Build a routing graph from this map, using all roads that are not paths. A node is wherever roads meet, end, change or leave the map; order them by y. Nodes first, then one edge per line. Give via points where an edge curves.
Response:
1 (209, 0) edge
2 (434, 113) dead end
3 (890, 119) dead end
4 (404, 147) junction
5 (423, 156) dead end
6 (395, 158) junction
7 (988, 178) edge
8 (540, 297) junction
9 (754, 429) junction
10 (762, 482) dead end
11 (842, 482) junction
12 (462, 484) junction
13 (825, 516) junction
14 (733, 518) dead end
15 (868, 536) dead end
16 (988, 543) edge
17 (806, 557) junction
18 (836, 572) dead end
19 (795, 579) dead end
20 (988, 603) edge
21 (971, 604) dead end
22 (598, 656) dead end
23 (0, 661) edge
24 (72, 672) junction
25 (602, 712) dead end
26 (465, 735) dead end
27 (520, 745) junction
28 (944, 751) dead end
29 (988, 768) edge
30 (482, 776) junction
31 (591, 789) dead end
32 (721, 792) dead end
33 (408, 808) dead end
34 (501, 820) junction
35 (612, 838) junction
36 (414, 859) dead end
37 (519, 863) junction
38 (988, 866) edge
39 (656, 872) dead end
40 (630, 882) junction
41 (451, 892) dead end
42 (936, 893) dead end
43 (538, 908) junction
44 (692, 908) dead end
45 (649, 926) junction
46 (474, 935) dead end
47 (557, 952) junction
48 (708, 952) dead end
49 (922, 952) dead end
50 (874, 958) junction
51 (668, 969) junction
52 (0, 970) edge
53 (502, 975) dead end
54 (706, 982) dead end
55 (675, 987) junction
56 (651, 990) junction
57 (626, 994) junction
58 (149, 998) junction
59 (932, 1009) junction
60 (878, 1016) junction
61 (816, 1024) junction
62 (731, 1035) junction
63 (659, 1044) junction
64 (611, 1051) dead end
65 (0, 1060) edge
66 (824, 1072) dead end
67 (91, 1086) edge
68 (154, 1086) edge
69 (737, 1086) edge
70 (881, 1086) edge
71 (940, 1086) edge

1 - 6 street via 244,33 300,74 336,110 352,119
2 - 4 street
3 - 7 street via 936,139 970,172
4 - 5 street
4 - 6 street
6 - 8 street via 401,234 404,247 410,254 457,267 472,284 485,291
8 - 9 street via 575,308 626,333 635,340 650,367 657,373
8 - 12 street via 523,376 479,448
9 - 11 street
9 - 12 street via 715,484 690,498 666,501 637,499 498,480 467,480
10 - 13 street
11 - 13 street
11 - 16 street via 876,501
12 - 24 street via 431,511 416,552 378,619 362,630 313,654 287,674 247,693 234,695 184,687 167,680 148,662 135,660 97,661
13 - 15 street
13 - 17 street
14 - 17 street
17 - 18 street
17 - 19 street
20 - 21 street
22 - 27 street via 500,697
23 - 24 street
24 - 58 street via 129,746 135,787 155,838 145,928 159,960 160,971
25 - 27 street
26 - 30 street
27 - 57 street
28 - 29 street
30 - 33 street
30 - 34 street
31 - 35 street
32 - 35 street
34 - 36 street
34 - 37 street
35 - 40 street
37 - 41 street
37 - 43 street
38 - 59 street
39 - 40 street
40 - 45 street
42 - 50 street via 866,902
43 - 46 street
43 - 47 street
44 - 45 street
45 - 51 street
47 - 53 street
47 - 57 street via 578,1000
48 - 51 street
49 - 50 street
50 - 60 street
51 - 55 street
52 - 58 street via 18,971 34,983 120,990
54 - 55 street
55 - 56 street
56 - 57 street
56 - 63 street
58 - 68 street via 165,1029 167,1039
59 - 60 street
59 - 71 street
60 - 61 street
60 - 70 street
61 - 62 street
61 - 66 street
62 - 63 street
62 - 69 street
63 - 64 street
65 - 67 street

--

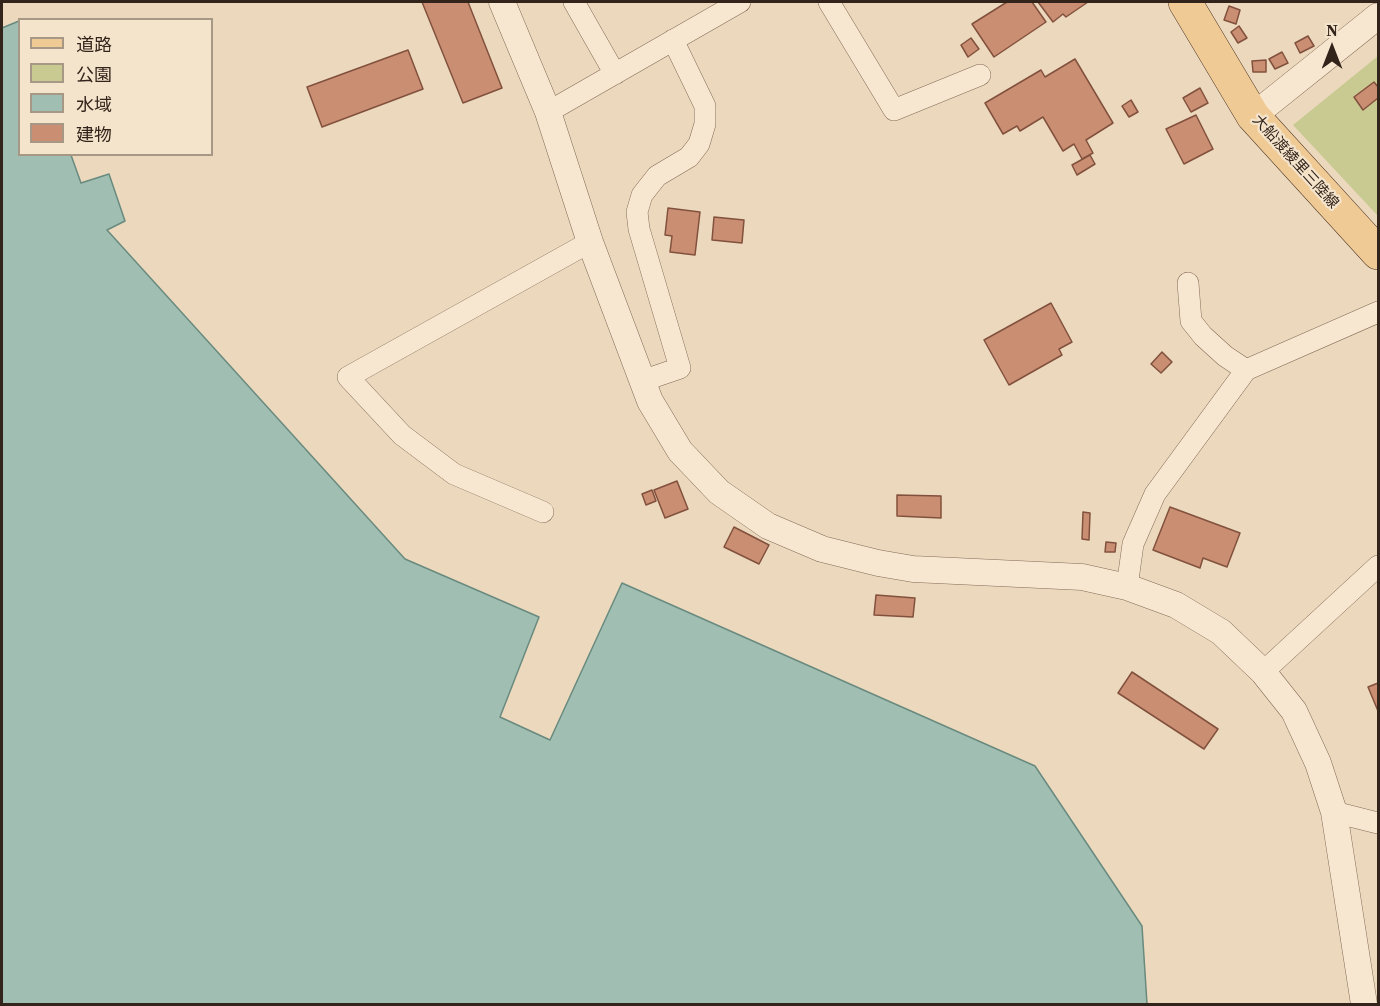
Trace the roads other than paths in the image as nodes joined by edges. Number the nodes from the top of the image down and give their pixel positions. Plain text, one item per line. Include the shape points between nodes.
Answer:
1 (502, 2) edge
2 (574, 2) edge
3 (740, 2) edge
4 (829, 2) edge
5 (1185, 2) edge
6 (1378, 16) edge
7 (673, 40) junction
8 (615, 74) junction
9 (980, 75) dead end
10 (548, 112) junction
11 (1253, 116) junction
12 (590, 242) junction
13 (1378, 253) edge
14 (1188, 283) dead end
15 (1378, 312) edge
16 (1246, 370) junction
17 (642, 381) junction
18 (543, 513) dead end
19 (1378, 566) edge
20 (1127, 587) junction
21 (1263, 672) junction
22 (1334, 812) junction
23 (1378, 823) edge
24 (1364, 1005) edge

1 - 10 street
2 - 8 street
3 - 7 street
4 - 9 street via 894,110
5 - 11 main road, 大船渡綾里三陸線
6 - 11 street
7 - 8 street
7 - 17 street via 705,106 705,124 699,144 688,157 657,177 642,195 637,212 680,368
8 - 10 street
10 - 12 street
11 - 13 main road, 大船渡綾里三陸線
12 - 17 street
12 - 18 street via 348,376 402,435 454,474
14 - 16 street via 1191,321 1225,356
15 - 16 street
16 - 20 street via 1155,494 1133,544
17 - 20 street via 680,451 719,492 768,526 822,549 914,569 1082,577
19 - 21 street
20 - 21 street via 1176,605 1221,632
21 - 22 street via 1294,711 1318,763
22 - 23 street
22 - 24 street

TASK REQUIREMENTS: The answer must be a single number: how many lines of the data hold the word "from".

WRITTEN RESPONSE: 2